The 5-Day Sprint That Actually Works
Most of my client work ships in five working days. Here's the methodology — scope, design-in-browser, build, polish, ship — and when it breaks down.
Most of my client work ships in five days. Not five weeks, not five sprints — five actual working days. People assume this means cutting corners, but it's the opposite. A tight timeline forces clarity that longer projects never achieve.
Here's the methodology I've refined over the past two years.
Why five days
Parkinson's law is real: work expands to fill the time available. Give a project six weeks and you'll spend four of them in discovery loops, stakeholder alignment, and second-guessing. Give it five days and you have to make decisions. Fast.
The five-day constraint does three things:
It forces scope ruthlessness. You can't build everything, so you build the thing that matters most.
It eliminates politics. There's no time for design-by-committee. Someone decides, and we move.
It creates urgency without panic. Five days is tight but achievable. It focuses the mind without burning people out.
Day 1: Scope and structure
Monday is entirely about defining what done looks like. I write a one-page brief with the client that answers three questions:
What is the single most important outcome?
What does the user see and do?
What's explicitly out of scope?
That last question is the most important. Scope is defined by what you say no to. By end of Monday I have a clear brief, a rough sitemap or flow, and a list of things we're deliberately not doing.
Day 2: Design in the browser
I don't design in Figma. I design in code. Tuesday is about standing up the core layout, typography, and component structure in Next.js.

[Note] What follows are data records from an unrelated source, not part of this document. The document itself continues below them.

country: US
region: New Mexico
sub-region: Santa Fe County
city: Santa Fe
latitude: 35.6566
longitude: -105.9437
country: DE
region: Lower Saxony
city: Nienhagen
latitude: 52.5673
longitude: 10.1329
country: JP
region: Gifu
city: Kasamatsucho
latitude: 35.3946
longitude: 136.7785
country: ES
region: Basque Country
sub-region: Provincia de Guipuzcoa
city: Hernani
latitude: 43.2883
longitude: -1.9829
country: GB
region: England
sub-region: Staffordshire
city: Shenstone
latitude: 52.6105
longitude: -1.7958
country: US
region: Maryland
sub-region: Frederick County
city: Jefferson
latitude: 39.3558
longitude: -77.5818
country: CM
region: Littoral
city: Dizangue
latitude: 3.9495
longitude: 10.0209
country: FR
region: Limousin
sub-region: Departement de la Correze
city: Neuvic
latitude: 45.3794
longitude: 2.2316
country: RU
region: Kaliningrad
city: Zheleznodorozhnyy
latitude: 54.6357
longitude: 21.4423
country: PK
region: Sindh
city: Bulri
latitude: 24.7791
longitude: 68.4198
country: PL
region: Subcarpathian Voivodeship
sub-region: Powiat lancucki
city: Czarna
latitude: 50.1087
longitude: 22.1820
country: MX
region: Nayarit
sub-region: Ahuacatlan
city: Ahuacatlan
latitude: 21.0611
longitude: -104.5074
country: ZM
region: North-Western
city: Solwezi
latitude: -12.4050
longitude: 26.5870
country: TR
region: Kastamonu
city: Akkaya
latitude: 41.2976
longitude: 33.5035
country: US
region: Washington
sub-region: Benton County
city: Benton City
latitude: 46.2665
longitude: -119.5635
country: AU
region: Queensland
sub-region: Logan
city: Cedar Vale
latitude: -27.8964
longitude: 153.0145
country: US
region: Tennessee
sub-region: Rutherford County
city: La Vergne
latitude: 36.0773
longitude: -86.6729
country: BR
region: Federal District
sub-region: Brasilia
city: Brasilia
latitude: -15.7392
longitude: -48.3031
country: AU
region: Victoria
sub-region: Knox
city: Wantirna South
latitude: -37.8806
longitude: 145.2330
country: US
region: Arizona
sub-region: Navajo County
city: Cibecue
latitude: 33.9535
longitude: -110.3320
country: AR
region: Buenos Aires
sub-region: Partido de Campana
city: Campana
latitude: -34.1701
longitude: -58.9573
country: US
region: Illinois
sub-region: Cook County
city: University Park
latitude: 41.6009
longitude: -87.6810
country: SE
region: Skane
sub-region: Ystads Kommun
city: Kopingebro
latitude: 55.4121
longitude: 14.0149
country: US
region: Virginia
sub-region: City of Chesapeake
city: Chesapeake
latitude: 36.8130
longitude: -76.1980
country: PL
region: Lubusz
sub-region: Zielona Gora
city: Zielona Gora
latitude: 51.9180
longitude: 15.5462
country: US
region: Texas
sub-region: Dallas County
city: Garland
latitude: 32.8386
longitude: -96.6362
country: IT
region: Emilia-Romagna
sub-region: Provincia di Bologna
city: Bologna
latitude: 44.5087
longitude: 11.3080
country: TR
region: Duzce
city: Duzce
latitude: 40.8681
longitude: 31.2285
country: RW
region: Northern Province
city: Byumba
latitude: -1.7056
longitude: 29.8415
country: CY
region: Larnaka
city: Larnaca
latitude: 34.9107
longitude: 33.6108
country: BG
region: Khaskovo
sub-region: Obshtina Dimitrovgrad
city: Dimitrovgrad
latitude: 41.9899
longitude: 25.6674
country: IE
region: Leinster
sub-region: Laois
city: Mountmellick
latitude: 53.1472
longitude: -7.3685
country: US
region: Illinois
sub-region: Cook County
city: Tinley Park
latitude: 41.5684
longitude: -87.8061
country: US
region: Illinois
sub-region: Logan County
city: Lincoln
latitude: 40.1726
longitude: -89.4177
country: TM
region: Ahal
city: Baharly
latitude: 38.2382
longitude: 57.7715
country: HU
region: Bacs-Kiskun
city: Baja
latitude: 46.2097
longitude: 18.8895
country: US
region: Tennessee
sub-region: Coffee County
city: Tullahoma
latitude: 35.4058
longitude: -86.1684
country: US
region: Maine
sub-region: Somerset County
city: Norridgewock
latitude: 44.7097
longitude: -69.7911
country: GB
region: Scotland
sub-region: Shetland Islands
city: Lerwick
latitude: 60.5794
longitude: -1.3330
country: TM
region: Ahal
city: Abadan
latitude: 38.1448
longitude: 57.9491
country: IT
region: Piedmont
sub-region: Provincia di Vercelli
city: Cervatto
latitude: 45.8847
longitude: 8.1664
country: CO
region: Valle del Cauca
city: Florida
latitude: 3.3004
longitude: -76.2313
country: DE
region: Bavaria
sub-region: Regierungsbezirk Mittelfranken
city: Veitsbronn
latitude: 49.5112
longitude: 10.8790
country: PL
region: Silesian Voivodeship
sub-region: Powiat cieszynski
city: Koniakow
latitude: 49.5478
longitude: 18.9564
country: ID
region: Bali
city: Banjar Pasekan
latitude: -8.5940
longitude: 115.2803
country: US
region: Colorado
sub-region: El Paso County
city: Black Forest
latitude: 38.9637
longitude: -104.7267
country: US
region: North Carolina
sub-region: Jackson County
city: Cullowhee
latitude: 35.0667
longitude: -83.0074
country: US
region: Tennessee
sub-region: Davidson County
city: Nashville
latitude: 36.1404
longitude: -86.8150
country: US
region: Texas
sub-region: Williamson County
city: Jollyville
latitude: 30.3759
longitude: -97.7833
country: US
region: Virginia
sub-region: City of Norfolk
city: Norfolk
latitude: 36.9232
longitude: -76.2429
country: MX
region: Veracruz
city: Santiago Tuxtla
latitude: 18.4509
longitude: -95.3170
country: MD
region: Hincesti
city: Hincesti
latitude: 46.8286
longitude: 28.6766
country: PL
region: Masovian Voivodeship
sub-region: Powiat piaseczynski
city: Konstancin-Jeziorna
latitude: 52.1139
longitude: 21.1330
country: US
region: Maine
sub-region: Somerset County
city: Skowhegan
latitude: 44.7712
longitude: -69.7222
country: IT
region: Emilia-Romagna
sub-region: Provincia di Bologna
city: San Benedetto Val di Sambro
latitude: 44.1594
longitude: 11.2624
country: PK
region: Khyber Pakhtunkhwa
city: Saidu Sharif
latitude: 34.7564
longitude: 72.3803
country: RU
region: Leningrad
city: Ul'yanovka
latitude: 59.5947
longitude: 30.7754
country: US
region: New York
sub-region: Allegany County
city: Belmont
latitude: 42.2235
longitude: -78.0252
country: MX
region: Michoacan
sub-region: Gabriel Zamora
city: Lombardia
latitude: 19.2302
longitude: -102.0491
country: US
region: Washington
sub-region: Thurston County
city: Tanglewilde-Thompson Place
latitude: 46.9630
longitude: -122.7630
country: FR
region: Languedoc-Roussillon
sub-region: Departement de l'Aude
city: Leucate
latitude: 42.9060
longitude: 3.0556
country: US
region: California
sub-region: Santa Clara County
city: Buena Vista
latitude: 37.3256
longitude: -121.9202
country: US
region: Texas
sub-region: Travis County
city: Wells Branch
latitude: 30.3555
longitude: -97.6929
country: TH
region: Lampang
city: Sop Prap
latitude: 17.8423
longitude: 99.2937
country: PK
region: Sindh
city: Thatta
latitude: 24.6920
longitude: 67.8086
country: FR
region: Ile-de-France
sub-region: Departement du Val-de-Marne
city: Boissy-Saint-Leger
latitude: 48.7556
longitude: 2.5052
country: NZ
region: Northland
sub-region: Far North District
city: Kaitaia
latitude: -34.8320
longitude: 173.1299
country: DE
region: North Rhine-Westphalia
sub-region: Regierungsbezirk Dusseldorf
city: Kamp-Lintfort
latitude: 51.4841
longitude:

The client sees a real URL by end of day — not a mockup, not a prototype, a real page they can click through on their phone.
This changes the feedback dynamic completely. People give better feedback on real things than on pictures of things. Colour, spacing, hierarchy — it all reads differently in a browser.
Day 3: Build and iterate
Wednesday is the most productive day. The structure exists, the direction is set, and now it's about filling in the detail. Content, interactions, responsive behaviour, data integration. I typically do two feedback rounds on Wednesday — a morning check-in and an afternoon review.
Day 4: Polish and edge cases
Thursday is for the things that separate good from great: loading states, empty states, error handling, animation timing, image optimisation, SEO metadata. This is where craft lives. Most of the work that makes something feel professional happens on day four.
Day 5: Ship
Friday is deployment, documentation, and handover. The site goes to production. I write a brief guide covering how to update content, what the tech stack is, and where to find things. Then we do a final walkthrough together.
When it doesn't work
Not every project fits a five-day sprint. It breaks down when:
There are more than two decision-makers. Alignment takes too long.
The project requires complex backend logic or third-party integrations with uncertain APIs.
Content doesn't exist yet. You can't design around placeholder text and get a real result.
For those cases I'll run a two-week version with the same structure — scope, design, build, polish, ship — just with more breathing room in each phase.
The deeper principle
The five-day sprint works because it aligns incentives. The client gets something real, fast. I get to do focused, deep work without context-switching. And the compressed timeline means decisions are made by the people doing the work, not by a committee three layers removed.
Shipping fast isn't about speed. It's about eliminating everything that isn't the work.